Os outros dois envolvidos no esquema mais próximos do MC seriam Alexandre Paula de Sousa Santos e Rodrigo de Paula Morgado. Alexandre seria o responsável pela intermediação entre o MC e as plataformas de apostas e Rodrigo seria o “contador” do grupo, fazendo as transferências bancárias.
Raphael, dono da Choquei, faria a contenção de imagem e a divulgação positiva de Ryan. A PF disse que ele teria recebido valores diretamente do MC, do braço direito dele e do operador financeiro do grupo, para fazer publicações positivas sobre o cantor e sobre as rifas.
Assim como MC Poze, o influenciador Diogo Santos de Almeida, conhecido como Diogo 305, também apareceu como vinculado às empresas. O influencer já tinha sido preso por envolvimento com rifas ilegais, mas foi solto em 19 de março.
O influenciador Henrique Viana (Rato Love Funk), dono da produtora Rato Love, é suspeito de fazer operações financeiras sem lastro.

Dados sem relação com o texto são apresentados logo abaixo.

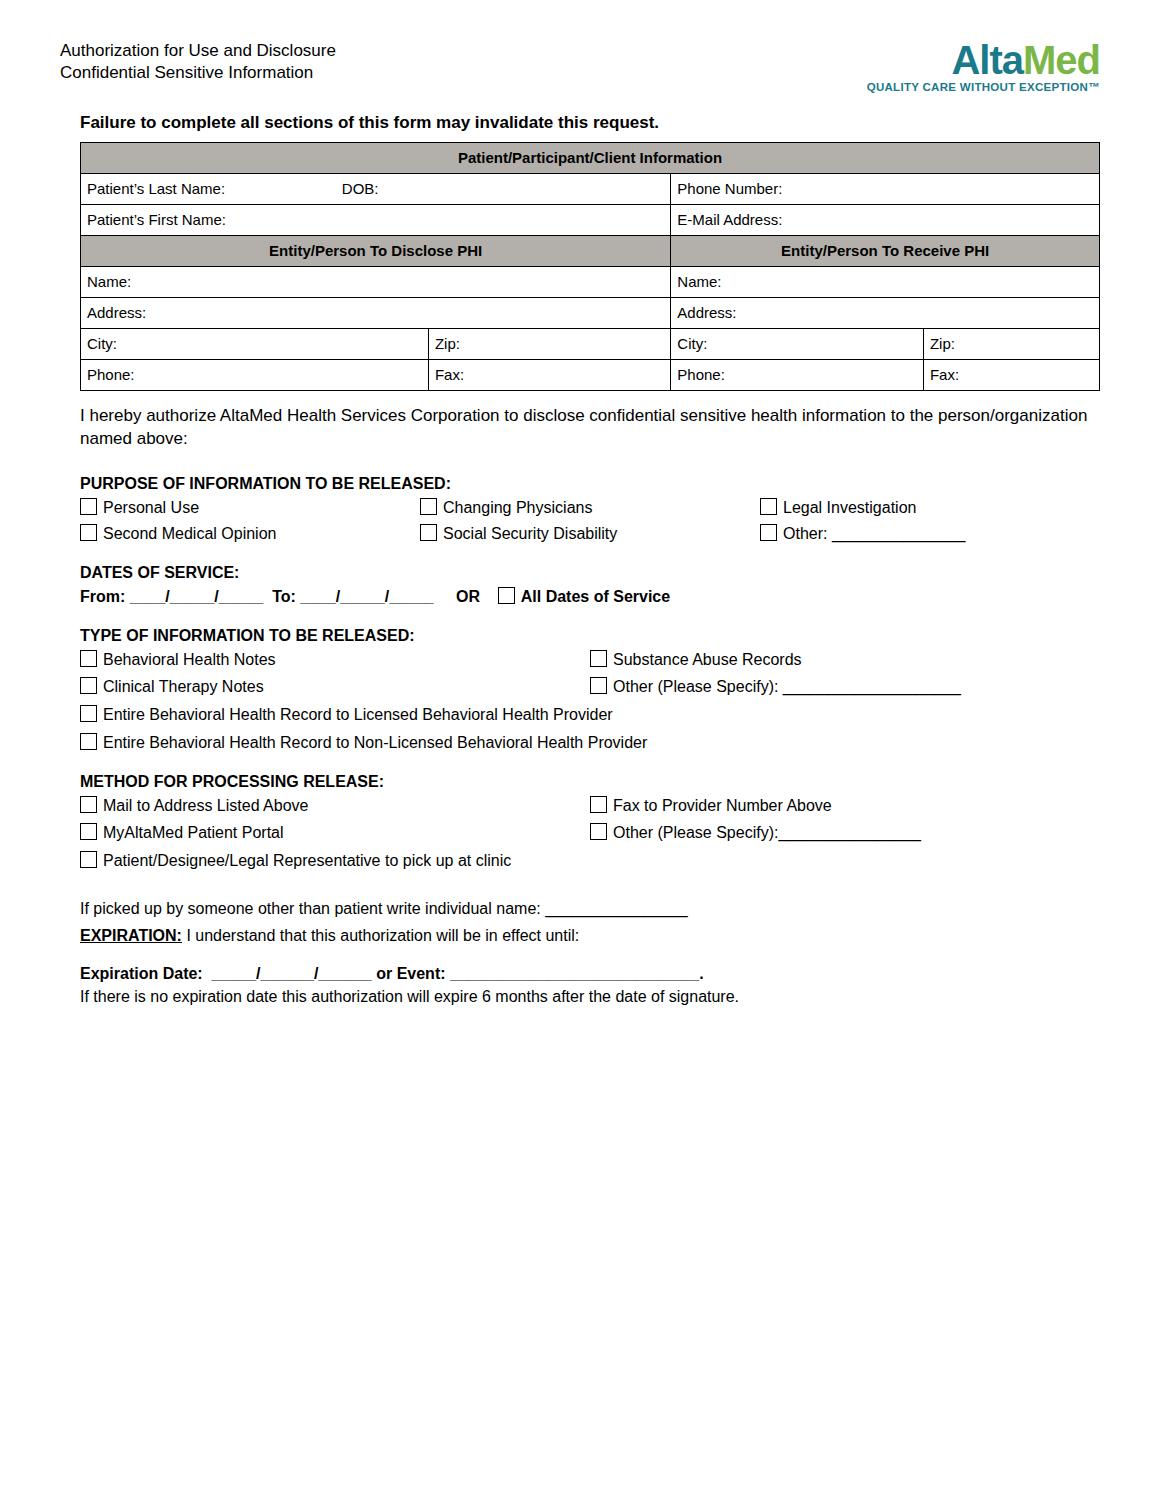Authorization for Use and Disclosure
Confidential Sensitive Information
Alta Med
QUALITY CARE WITHOUT EXCEPTION™
Failure to complete all sections of this form may invalidate this request.
| Patient/Participant/Client Information |
| --- |
| Patient’s Last Name: DOB: | Phone Number: |
| Patient’s First Name: | E-Mail Address: |
| Entity/Person To Disclose PHI | Entity/Person To Receive PHI |
| Name: | Name: |
| Address: | Address: |
| City: | Zip: | City: | Zip: |
| Phone: | Fax: | Phone: | Fax: |
I hereby authorize AltaMed Health Services Corporation to disclose confidential sensitive health information to the person/organization named above:
Purpose of Information to be Released:
Personal Use
Changing Physicians
Legal Investigation
Second Medical Opinion
Social Security Disability
Other: _______________
Dates of Service:
From: ____/_____/_____ To: ____/_____/_____ OR All Dates of Service
Type of Information to be Released:
Behavioral Health Notes
Substance Abuse Records
Clinical Therapy Notes
Other (Please Specify): ____________________
Entire Behavioral Health Record to Licensed Behavioral Health Provider
Entire Behavioral Health Record to Non-Licensed Behavioral Health Provider
Method for Processing Release:
Mail to Address Listed Above
Fax to Provider Number Above
MyAltaMed Patient Portal
Other (Please Specify):________________
Patient/Designee/Legal Representative to pick up at clinic
If picked up by someone other than patient write individual name: ________________
EXPIRATION: I understand that this authorization will be in effect until:
Expiration Date: _____/______/______ or Event: ____________________________.
If there is no expiration date this authorization will expire 6 months after the date of signature.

Esse seria mais um indício da lavagem de dinheiro cometida pelo grupo.
Defesa de Diogo305 afirmou que ele não tem qualquer relação com os alvos da operação. “Seu contato com influenciadores digitais limita-se a interações pela internet e à participação eventual em eventos”, afirmou o advogado Felipe Cassimiro em nota enviada ao UOL.
O UOL tenta localizar a defesa dos outros citados nas investigações. O espaço fica aberto para manifestações e será atualizado em caso de respostas.